Uwe Timm: Ikarien

Kiepenheuer & Witsch, 512 Seiten. 24,00 Euro
4. Januar 2018 |

1945, die sogenannte „Stunde Null“: Michael Hansen, ein US-Offizier mit deutschen Wurzeln, kommt ins zerstörte Deutschland, ins Land seiner Kindheit – das er aber als solches nicht wiedererkennt. Er soll sich dem Leben des 1940 verstorbenen Alfred Ploetz widmen, einem bekannten Rassentheoretiker und Eugeniker. Zu diesem Zweck befragt er dessen ehemaligen Freund, den 81-jährigen Karl Wagner. Die beiden verbindet eine lange Geschichte, beginnend mit dem Traum einer gerechteren Welt. Zwei junge Männer, Marx lesend, vom „Sozialistengesetz“ Bismarcks verfolgt, sich nach der Gleichheit aller Menschen sehnend, brechen auf in die Neue Welt. Dort besuchen sie die Kommune „Ikarien“, eine nach Étienne Cabets utopischer Romanvorlage errichtete Idealgemeinschaft.

Trotz des gemeinsamen Ausgangspunkts entwickeln sich die Freunde im Laufe ihres Lebens in gegensätzliche Richtungen. Wagner verkehrt weiter in sozialistischen Kreisen, wird Anarchist und Pazifist, seine Haltung bringt ihn schließlich ins KZ. Er kommt frei, muss sich aber bis Ende des Krieges im Keller eines Antiquariats – gemeinsam mit „entarteter“ Literatur – versteckt halten. Ploetz hingegen blüht auf in der Welt seiner Forschung, die zum Ziel hat, durch Selektion den Menschen zu einer höheren Rasse zu formen. Alles Schwache ist hierzu auszumerzen. Mitleid ist Schwäche.

• BEREITGESTELLTE DATEN:

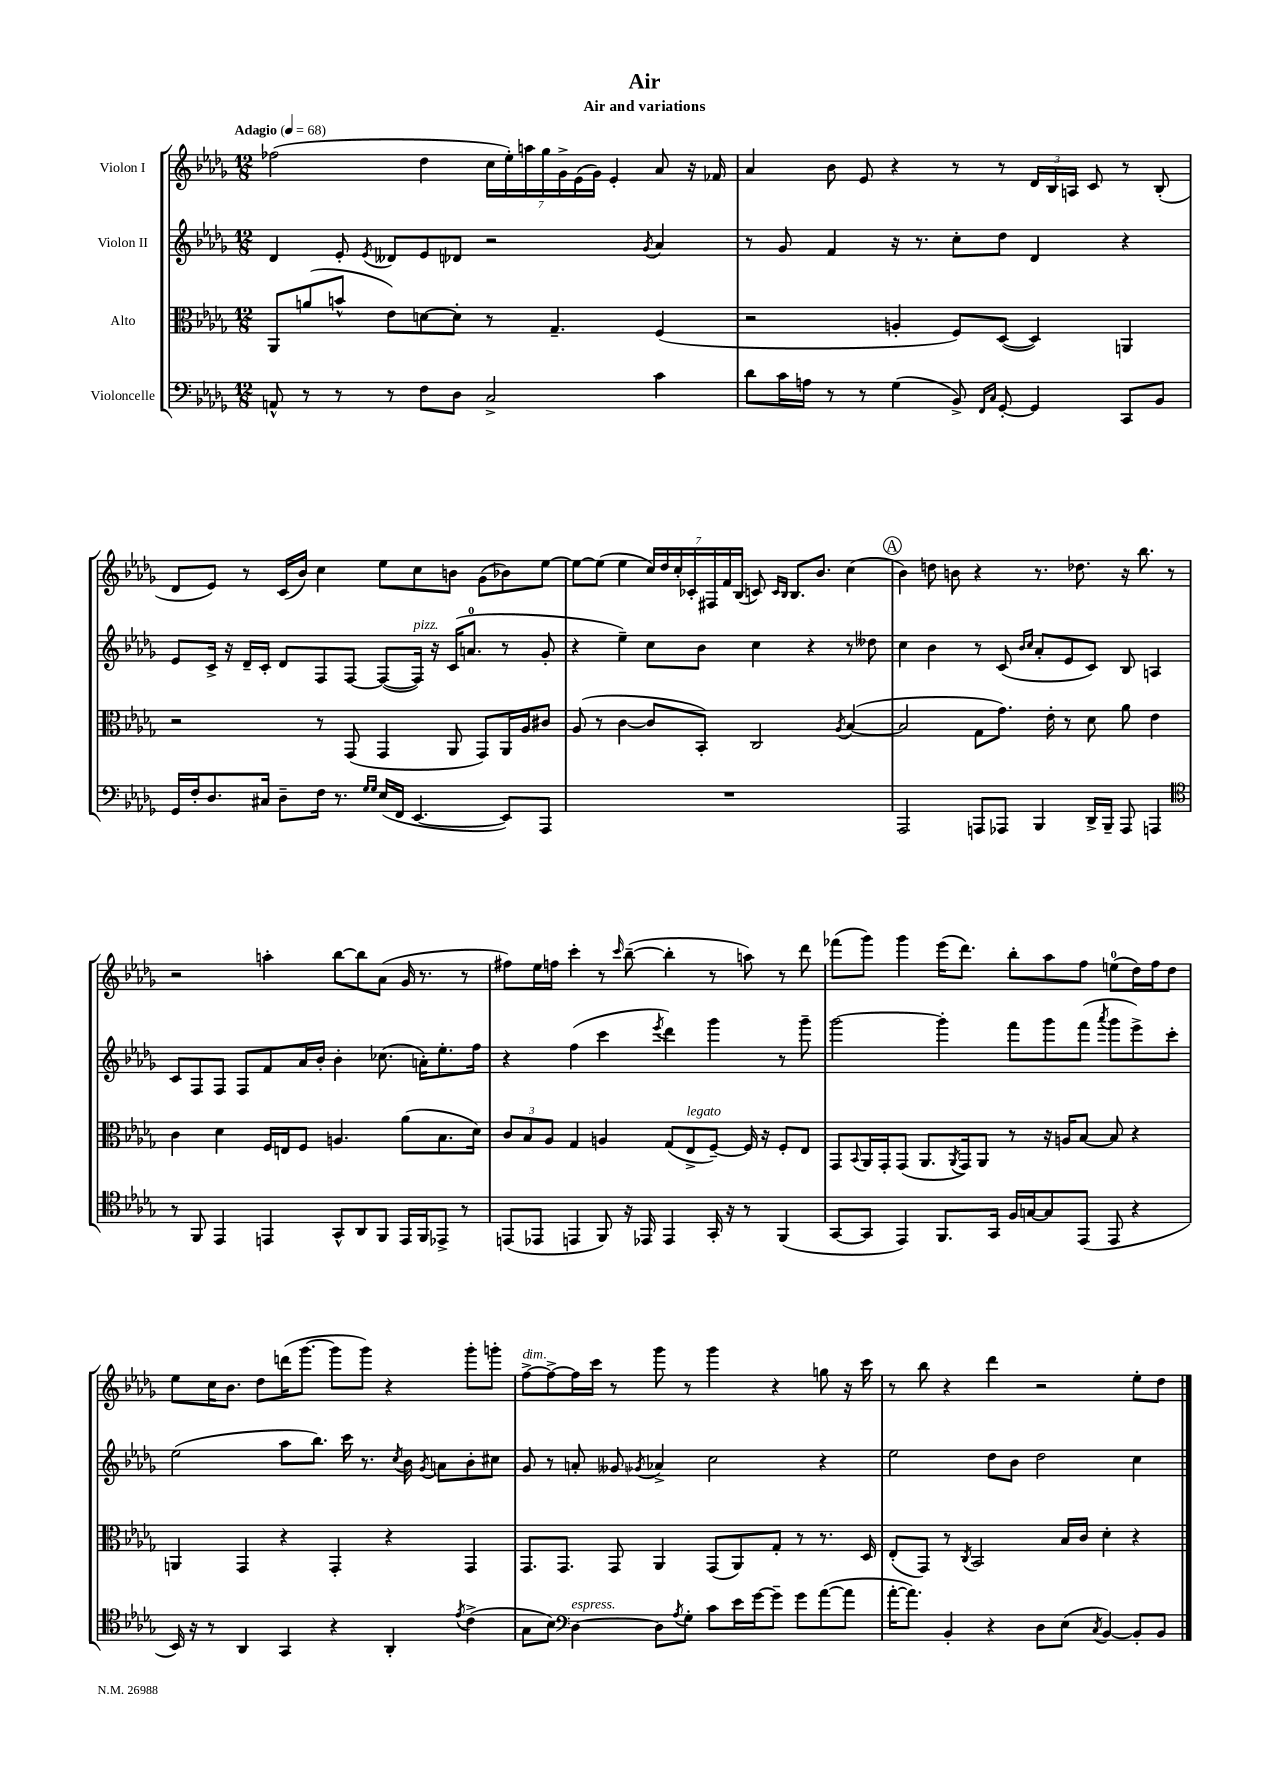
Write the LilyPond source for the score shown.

• SCHRIFTLICHE AUFGABE 1: Wie alt ist Karl Wagner laut der Besprechung zu „Ikarien“?
• SCHRIFTLICHE AUFGABE 2: Gib den Abschnitt der Besprechung zu „Ikarien“ wieder, beginnend mit „Trotz des gemeinsamen“ und weiter bis „Mitleid ist Schwäche.“. Ersetze darin „Antiquariats“ durch „Buchladens“.
• SCHRIFTLICHE AUFGABE 3: Führe die Besprechung zu Uwe Timms Roman „Ikarien“ über ihren letzten Satz hinaus fort.

• SCHRIFTLICHE ANTWORT 1: Karl Wagner ist 81 Jahre alt.

• SCHRIFTLICHE ANTWORT 2:
Trotz des gemeinsamen Ausgangspunkts entwickeln sich die Freunde im Laufe ihres Lebens in gegensätzliche Richtungen. Wagner verkehrt weiter in sozialistischen Kreisen, wird Anarchist und Pazifist, seine Haltung bringt ihn schließlich ins KZ. Er kommt frei, muss sich aber bis Ende des Krieges im Keller eines Buchladens – gemeinsam mit „entarteter“ Literatur – versteckt halten. Ploetz hingegen blüht auf in der Welt seiner Forschung, die zum Ziel hat, durch Selektion den Menschen zu einer höheren Rasse zu formen. Alles Schwache ist hierzu auszumerzen. Mitleid ist Schwäche.

• SCHRIFTLICHE ANTWORT 3:
Kaum erträglich lesen sich manche Passagen über die alltäglich gewordene, automatisierte Vernichtung menschlichen Lebens, getarnt als Euthanasie: „Bei der zehntausendsten Tötung im Jahr 1940 gab es Freibier.“

Ploetz ist ein Beispiel dafür, wie diese Tötungsmaschinerie entstehen und so lange Zeit wüten konnte. Er ist ein großes Rad darin, ein Antrieb, der genauso wie viele kleine Rädchen von seinem Tun bedingungslos überzeugt war. Überzeugt davon, überlegen zu sein und dadurch das Recht zu haben, in seinen Augen „minderwertiges“ Leben für die Forschung zu missbrauchen oder als „Ballastexistenz“ loszuwerden.

Alfred Ploetz ist keine fiktive Person. Auch wenn dieser nicht selbst aktiv an den Tötungen beteiligt war, so gilt er doch als Begründer der Eugenik und „Rassenhygiene“ in Deutschland und lieferte somit die wissenschaftliche Grundlage für das Morden. Nach der Machtergreifung der Nazis bedankte er sich in „herzlicher Verehrung“ persönlich bei Adolf Hitler, weil dieser „die deutsche Rassenhygiene aus dem Gestrüpp ihres bisherigen Weges durch seine Willenskraft in das weite Feld freier Betätigung führt“.

Immer wieder lässt Timm Originalzitate einfließen, führt die verstaatlichte und deshalb umso bedrohlichere Grausamkeit ungeschönt vor Augen. Beängstigend die durch anfängliche Verharmlosung ermöglichte Verbreitung dieses Gedankenguts. Warnend die erschreckende Aktualität eines Themas, das eigentlich der Geschichte angehören sollte.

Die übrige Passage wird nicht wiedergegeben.